The following are returned if smoothing = TRUE: - Xpart_history_smoothed: Resampled values of Xpart_history by reverse smoothing resampling (see Carvalho et al).
error_smoothed_allpart: For each regular step i, the sum of prediction errors for smoothed particles for any observations in that interval.
error_smoothed_quantiles: Quantiles of error_smoothed_allpart across history.
In addition, if smooth_parameters = TRUE: - param_draws_smoothed: Posterior sampled values of mean of velocity (or, for 2-D, log-velocity) after resampling by smoothing.
variance_draws_smoothed: Posterior sampled values of variance of velocity (or, for 2-D, log-velocity) after resampling by smoothing.
transition_mat_smoothed: Estimated transition probability matrix parameters for Dirichlet distribution after resampling by smoothing.

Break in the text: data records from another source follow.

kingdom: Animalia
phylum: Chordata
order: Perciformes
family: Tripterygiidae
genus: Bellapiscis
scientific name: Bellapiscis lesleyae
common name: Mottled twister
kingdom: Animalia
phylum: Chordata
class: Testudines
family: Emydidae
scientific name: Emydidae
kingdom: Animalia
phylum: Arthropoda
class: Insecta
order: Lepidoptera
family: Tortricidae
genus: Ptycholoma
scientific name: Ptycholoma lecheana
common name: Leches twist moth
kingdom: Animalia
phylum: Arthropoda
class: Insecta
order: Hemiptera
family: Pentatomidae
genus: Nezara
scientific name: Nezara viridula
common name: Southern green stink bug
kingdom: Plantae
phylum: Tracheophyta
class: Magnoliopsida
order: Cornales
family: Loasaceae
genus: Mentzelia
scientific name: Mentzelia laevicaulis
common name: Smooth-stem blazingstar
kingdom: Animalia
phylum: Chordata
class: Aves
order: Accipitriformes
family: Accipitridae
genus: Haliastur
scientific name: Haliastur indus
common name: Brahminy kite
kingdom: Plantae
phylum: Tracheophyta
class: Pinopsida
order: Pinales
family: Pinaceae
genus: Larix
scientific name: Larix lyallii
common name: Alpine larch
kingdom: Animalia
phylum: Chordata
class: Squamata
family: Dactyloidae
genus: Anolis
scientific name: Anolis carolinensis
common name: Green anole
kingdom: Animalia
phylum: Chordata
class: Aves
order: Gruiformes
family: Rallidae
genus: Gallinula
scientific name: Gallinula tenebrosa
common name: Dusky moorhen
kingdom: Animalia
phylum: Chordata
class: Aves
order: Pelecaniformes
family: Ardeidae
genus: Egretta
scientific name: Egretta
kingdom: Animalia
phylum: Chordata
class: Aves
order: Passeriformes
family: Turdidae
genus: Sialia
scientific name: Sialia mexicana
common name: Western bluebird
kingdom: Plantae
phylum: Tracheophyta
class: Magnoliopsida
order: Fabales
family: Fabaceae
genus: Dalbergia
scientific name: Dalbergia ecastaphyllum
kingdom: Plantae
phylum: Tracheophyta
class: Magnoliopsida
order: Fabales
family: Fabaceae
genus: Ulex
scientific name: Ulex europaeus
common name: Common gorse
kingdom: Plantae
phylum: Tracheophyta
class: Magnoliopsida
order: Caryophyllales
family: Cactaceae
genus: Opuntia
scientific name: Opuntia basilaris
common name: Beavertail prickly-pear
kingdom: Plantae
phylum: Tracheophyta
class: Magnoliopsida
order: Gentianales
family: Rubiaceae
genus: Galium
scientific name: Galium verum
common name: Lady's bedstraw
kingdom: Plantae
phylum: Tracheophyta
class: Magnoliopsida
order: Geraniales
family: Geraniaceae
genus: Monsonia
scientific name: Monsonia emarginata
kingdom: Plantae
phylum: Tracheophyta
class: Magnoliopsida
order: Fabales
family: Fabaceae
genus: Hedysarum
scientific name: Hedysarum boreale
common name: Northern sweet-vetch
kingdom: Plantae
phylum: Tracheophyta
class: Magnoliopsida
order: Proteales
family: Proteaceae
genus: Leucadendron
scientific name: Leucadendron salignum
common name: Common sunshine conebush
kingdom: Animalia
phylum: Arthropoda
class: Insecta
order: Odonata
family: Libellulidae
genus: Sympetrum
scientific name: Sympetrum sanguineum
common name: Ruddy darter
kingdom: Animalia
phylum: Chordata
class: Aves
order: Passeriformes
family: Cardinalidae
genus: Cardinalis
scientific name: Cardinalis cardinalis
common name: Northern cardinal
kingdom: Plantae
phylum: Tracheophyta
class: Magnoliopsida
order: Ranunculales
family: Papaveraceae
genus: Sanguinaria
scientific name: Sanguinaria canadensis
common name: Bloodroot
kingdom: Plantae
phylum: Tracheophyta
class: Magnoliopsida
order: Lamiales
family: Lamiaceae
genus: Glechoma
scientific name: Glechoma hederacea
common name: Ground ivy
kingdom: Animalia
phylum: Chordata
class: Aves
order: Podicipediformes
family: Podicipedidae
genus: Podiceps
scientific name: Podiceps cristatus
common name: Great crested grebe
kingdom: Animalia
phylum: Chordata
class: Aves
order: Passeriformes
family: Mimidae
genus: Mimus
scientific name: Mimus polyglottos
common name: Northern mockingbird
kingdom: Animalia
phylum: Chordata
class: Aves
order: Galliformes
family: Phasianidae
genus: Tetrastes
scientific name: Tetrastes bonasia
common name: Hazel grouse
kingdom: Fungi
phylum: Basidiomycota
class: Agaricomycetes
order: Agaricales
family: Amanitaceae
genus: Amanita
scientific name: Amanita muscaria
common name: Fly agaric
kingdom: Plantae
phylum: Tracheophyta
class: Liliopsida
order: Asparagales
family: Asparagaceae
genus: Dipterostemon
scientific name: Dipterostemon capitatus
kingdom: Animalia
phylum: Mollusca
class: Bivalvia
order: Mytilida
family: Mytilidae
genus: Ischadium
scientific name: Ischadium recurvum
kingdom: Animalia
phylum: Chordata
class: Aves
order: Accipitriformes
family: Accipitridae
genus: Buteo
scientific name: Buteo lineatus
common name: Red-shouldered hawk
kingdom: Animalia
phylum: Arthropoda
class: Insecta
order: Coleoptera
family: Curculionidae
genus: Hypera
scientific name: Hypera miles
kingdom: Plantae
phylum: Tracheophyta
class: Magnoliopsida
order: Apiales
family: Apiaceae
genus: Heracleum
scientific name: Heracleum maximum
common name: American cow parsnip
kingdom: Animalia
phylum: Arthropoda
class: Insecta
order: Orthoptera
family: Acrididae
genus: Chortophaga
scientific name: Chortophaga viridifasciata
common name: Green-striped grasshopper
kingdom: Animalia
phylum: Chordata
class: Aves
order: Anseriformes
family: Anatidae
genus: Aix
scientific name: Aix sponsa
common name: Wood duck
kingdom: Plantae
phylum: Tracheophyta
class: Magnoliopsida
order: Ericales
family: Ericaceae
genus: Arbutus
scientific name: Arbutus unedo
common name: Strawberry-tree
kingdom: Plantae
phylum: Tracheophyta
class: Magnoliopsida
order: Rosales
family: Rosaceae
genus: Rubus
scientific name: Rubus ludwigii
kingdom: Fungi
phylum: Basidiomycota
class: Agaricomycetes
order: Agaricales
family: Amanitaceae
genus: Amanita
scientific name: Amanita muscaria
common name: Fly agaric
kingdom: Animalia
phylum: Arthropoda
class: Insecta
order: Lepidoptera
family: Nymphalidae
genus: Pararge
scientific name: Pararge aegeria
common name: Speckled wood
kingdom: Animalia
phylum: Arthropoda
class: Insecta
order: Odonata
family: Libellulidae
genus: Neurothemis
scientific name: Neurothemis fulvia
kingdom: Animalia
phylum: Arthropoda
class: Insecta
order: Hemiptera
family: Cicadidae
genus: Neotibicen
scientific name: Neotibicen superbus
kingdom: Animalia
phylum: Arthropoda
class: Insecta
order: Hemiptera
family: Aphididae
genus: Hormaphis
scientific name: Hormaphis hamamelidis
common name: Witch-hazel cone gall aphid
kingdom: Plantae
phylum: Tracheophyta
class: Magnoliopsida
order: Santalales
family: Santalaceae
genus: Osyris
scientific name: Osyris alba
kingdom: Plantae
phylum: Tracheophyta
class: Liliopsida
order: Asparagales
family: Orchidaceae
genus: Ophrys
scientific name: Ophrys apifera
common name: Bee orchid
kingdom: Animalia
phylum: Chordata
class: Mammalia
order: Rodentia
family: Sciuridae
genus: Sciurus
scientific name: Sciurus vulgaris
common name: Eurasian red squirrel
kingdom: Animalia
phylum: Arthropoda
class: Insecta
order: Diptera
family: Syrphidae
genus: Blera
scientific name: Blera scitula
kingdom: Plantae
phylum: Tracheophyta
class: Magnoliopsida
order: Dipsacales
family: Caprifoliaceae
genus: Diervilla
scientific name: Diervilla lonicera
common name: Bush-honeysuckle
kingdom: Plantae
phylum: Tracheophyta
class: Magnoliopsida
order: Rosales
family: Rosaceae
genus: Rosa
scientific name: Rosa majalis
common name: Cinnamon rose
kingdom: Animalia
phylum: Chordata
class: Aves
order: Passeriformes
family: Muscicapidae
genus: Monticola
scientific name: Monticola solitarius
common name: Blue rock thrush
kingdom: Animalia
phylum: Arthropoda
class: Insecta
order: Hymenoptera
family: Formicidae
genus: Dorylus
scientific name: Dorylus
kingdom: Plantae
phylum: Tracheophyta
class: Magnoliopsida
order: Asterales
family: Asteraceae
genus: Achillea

In addition, if smooth_parameters = TRUE and interact = TRUE: - spatial_interact_pars_smoothed: Estimated parameters for sharks' tendency to be influenced by other neighboring sharks in determining behavior, after resampling by smoothing.
interact_mu_draws_smoothed: Posterior sampled values of interaction mu parameter, after resampling by smoothing.
interact_intensity_draw_smoothed: Posterior sampled values of interaction tendency multiplier, at different proportions of neighboring sharks with second behavior type, after resampling by smoothing.
In addition to smoothing, if compare_with_known = TRUE: - error_smoothed_true_allpart: For each regular step i, the sum of prediction errors for smoothed particles for any observations in that interval.
error_smoothed_true_quantiles: Quantiles of error_smoothed_true_allpart across history.
In addition to smoothing, if smoothing = TRUE but fix_smoothed_behaviors = FALSE (smoothed behaviors allowed to change from filtering): - mu_smoothed: Corresponding version of mu after resampling by smoothing.
sigma_pars_smoothed: Corresponding version of sigma_pars after resampling by smoothing.
agree_table_smoothed: Corresponding version of agree_table for smoothed states lambda_matrix_smoothed.